ASSIGNED TASK: Below are records; reproduce exactly the lines from the one that has "index pip: (163, 164)" through the one that has "wrist: (521, 339)", ends included, and nothing more.

SUPPLIED INFORMATION:
- - -
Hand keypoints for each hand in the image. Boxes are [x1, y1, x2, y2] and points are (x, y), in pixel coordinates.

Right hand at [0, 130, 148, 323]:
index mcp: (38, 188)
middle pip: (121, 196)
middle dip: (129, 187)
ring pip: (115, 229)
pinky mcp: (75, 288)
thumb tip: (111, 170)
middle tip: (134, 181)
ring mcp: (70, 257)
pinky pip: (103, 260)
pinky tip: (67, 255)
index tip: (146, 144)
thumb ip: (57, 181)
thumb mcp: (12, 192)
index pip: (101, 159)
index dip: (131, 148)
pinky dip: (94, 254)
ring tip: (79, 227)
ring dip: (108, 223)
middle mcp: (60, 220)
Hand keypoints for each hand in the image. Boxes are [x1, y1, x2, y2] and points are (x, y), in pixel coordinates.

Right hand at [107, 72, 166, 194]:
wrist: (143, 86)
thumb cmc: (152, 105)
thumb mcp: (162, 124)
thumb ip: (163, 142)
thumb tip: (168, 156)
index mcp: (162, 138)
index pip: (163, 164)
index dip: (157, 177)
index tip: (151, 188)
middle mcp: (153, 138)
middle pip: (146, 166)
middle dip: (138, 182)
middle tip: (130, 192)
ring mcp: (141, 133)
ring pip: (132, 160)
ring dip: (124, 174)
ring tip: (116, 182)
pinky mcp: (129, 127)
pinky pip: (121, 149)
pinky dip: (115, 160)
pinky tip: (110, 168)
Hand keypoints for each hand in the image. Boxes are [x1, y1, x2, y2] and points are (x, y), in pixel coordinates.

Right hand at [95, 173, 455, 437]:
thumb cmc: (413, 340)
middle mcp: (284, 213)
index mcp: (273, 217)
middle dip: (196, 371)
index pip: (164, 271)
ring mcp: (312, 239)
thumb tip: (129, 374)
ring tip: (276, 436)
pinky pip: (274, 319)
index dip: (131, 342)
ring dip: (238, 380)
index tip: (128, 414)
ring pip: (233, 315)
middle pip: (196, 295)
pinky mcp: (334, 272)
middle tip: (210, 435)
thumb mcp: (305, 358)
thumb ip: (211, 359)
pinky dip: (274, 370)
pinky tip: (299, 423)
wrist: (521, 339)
- - -
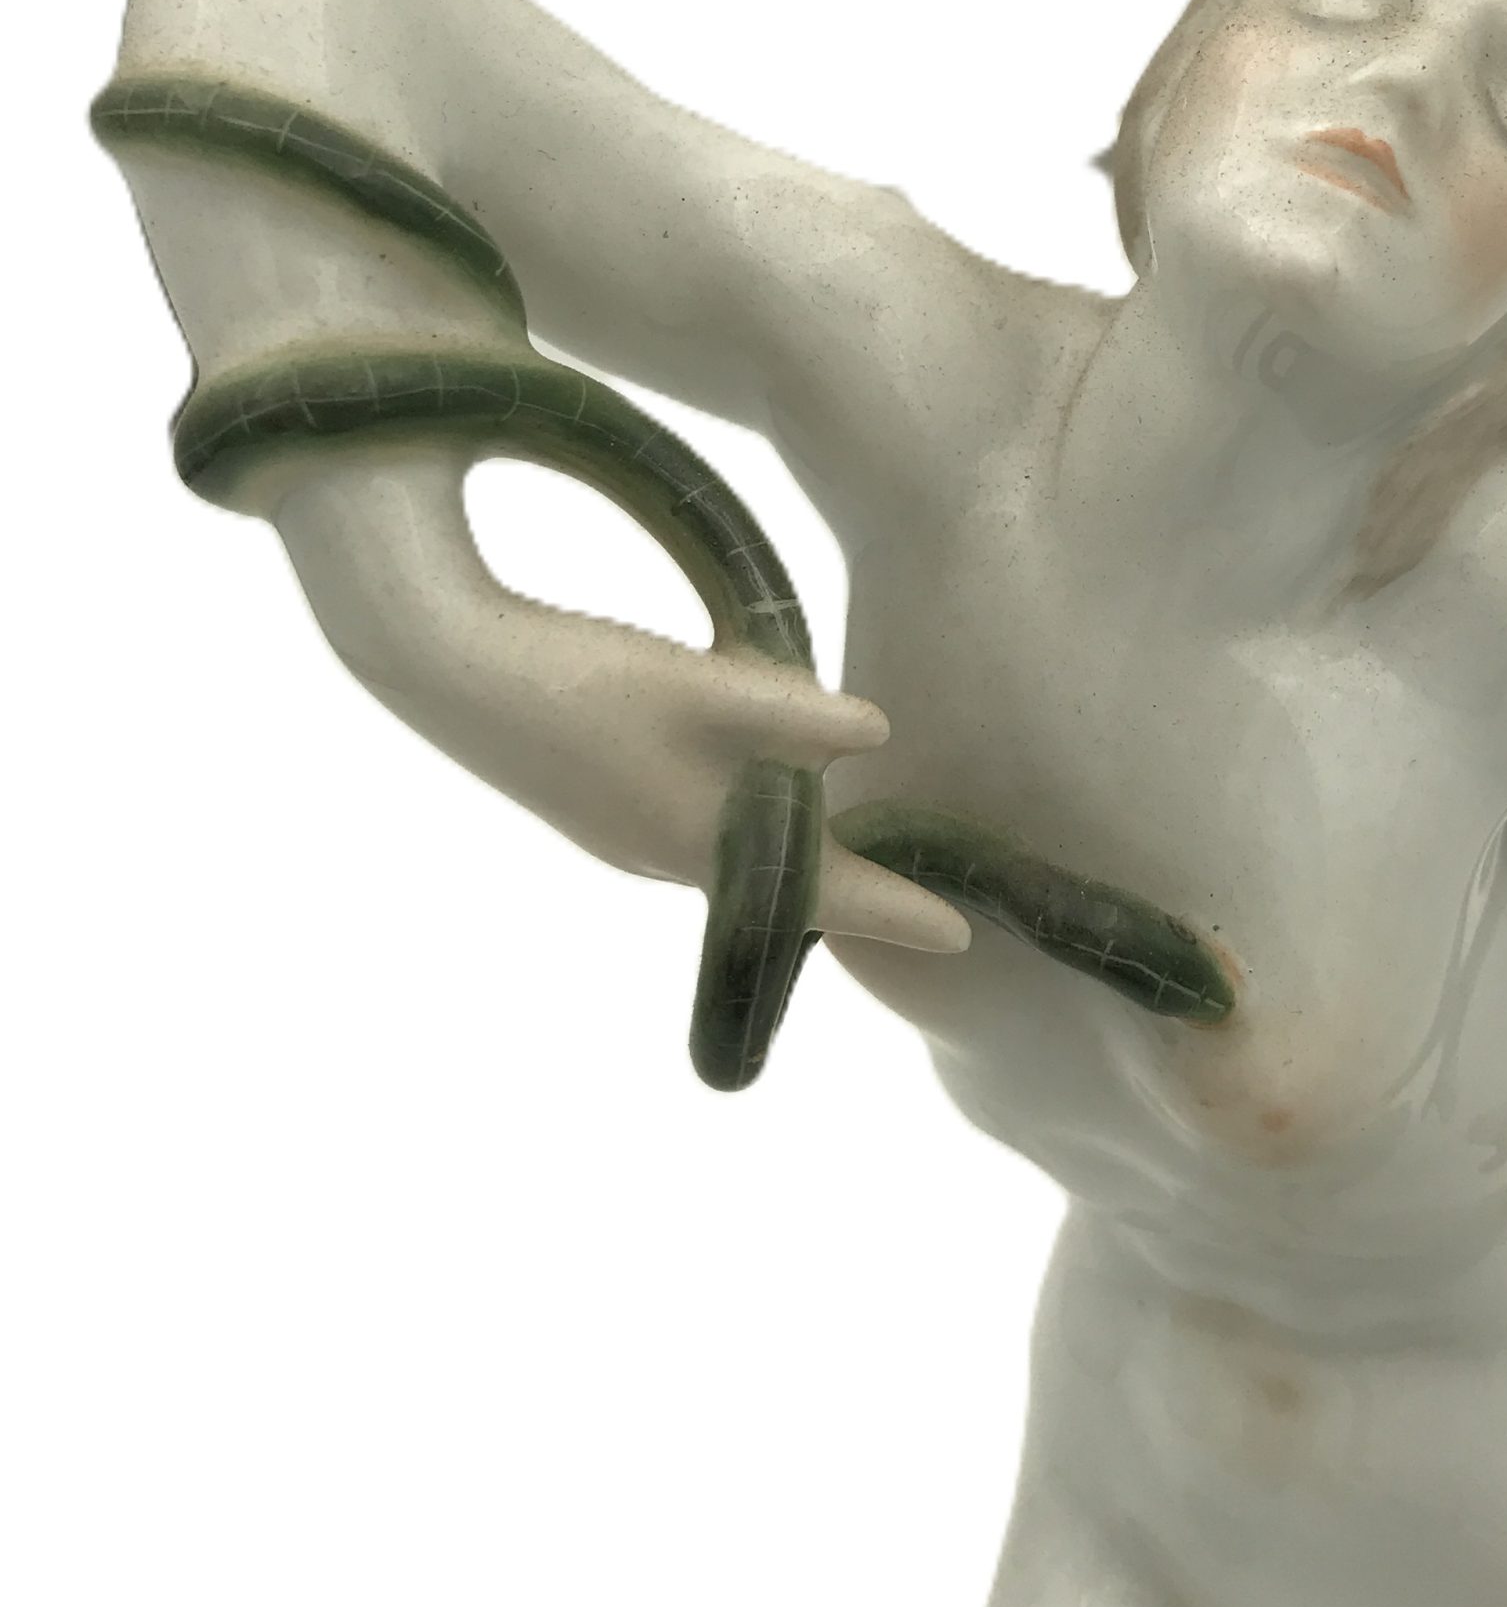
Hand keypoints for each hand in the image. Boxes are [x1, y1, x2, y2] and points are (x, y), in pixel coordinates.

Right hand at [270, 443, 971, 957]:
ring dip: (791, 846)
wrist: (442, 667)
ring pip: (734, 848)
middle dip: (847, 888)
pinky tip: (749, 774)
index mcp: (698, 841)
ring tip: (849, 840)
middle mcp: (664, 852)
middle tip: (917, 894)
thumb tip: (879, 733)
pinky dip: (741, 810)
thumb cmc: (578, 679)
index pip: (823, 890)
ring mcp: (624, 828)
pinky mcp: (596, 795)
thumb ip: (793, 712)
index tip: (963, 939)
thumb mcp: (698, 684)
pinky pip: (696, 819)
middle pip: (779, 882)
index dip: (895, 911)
- - -
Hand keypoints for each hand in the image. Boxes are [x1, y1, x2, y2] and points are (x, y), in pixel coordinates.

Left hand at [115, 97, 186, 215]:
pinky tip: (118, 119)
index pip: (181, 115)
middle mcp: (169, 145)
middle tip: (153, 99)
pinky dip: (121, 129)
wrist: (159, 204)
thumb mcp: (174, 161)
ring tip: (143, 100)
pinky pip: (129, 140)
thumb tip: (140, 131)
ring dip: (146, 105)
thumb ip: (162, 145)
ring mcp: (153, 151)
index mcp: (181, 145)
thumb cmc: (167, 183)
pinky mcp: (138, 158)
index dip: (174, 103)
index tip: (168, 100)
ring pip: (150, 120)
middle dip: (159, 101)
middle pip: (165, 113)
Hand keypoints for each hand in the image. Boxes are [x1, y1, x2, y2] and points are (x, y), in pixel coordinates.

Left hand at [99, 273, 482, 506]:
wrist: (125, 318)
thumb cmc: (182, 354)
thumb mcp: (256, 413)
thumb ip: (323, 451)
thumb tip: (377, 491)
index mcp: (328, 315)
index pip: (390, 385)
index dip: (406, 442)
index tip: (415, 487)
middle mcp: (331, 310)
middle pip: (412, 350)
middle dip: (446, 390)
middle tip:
- - -
OUTPUT FOR THIS TASK:
index pip: (163, 164)
index dip: (157, 177)
index tip: (151, 188)
middle mcp: (153, 138)
middle pip: (146, 166)
middle dip: (138, 182)
middle tip: (130, 192)
ring mcp: (141, 133)
ring pip: (132, 160)
ring dip: (124, 174)
ring tip: (116, 182)
pinky mcp: (129, 127)
pinky pip: (121, 149)
pinky dip: (115, 160)
pinky tip: (110, 168)
Hand keypoints for each hand in the image. Boxes are [x1, y1, x2, y2] and points are (x, y), in pixel coordinates.

Right hand at [95, 173, 455, 437]:
thumb cmc: (413, 340)
middle mcp: (284, 213)
index mcp: (273, 217)
middle dip: (196, 371)
index pip: (164, 271)
ring mcp: (312, 239)
thumb tip: (129, 374)
ring tip: (276, 436)
pinky pip: (274, 319)
index dip: (131, 342)
ring dip: (238, 380)
index tip: (128, 414)
ring pip: (233, 315)
middle pip: (196, 295)
pinky mcp: (334, 272)
middle tip: (210, 435)
thumb mcp: (305, 358)
thumb ip: (211, 359)
pinky dip: (274, 370)
pinky tip: (299, 423)
wrist: (521, 339)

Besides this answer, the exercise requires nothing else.